West Virginia held elections on November 8, 2016. Elections for the United States House, as well as for several statewide offices including the governorship were held. These elections were held concurrently with the 2016 U.S. presidential election and other elections nationwide. Primary elections were held on May 10, 2016.

Federal offices

President 

Republican Donald Trump easily carried West Virginia, capturing 68.5% of the vote. Trump captured every county in the state and it was his best showing in any state.

House of Representatives 

All 3 Incumbent Republican U.S. Representatives were easily reelected, all increasing their vote share compared to 2014.

Governor 

Incumbent Democrat Earl Ray Tomblin was term-limited from running again in 2016. State Senate President Bill Cole ran unopposed in the Republican primary contest, while businessman Jim Justice defeated multiple opponents in the Democratic primary contest. The state's Republican trend, coupled with past scandals surrounding Justice's unpaid taxes and business controversies, made the race extremely competitive. Justice went on to narrowly win the election, capturing 49.1% of the vote. Justice would go on to switch party affiliation just months after being in office, announcing he would become a Republican at an August 4, 2017 rally with President Trump.

State Legislature

State Senate 
18 of the 34 State Senate seats were up for election in 2016, with 3 Democrats and 1 Republican incumbents not running for reelection.
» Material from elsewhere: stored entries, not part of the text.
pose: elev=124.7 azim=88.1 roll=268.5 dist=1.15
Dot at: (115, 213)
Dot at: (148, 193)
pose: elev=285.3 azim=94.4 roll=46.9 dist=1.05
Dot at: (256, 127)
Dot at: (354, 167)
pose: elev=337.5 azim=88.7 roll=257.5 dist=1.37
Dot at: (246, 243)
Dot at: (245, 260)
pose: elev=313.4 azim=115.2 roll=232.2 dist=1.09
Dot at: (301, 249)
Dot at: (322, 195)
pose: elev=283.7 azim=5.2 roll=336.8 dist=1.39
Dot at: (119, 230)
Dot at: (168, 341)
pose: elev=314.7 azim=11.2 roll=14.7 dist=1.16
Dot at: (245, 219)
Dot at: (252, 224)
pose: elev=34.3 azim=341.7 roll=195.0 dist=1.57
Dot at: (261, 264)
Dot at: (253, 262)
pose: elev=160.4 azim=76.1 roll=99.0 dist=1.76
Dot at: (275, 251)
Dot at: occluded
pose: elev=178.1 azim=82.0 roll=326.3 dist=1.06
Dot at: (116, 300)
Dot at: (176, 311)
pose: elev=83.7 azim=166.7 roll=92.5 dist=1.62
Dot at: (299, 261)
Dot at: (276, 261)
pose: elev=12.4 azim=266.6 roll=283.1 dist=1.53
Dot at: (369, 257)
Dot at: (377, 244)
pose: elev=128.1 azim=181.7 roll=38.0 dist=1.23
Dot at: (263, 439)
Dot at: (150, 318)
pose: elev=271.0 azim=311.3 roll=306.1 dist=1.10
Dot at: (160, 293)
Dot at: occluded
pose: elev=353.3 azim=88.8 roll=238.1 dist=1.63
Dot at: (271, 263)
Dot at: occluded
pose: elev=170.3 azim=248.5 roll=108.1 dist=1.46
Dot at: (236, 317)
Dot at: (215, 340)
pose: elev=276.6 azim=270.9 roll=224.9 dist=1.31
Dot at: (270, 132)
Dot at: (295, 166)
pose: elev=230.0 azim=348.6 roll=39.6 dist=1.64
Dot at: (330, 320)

Republicans won a net gain of 4 seats, increasing their majority in the state senate from 18 to 22 seats.

House of Delegates 
All 100 seats in the West Virginia House of Delegates were up for election, with 13 Republican and 8 Democratic incumbents not running for reelection. The Republican majority sustained a net loss of 1 seat, decreasing the majority from 64 seats to 63. This soon changed when Democrat Rupert Phillips Jr. switched party affiliation to Independent in January 2017, and then to Republican in May 2017 reestablishing the 64-36 majority from 2014.

Attorney General 
Republican incumbent Patrick Morrisey successfully sought re-election, defeating State Representative Doug Reynolds, and capturing 51.63% of the vote.

Secretary of State 
Republican challenger Mac Warner defeated incumbent Democrat Natalie Tennant who had held the position since 2008. He captured 48.52% of the vote.

Treasurer 
Democratic incumbent John Perdue, who had held the West Virginia State Treasurer's position since 1996, was re-elected with 50.33% of the vote. He defeated Republican challenger and businesswoman Ann Urling. Perdue became the only Democrat to hold statewide office in West Virginia after Governor Justice's party switch in 2017.

Auditor 
Republican JB McCuskey was elected with 58.48% of the vote over Democrat Mary Ann Clayton. This marks the first time since 1928 that a Republican had won the office. The seat was open after the resignation of Democrat Glen Glainer III, who had held the office since 1992. In May 2016, Lisa Hopkins was appointed as interim Auditor until the election.

Commissioner of Agriculture 

Elected in 2012, incumbent Agriculture Commissioner Walt Helmick was defeated by Republican challenger Kent Leonhardt.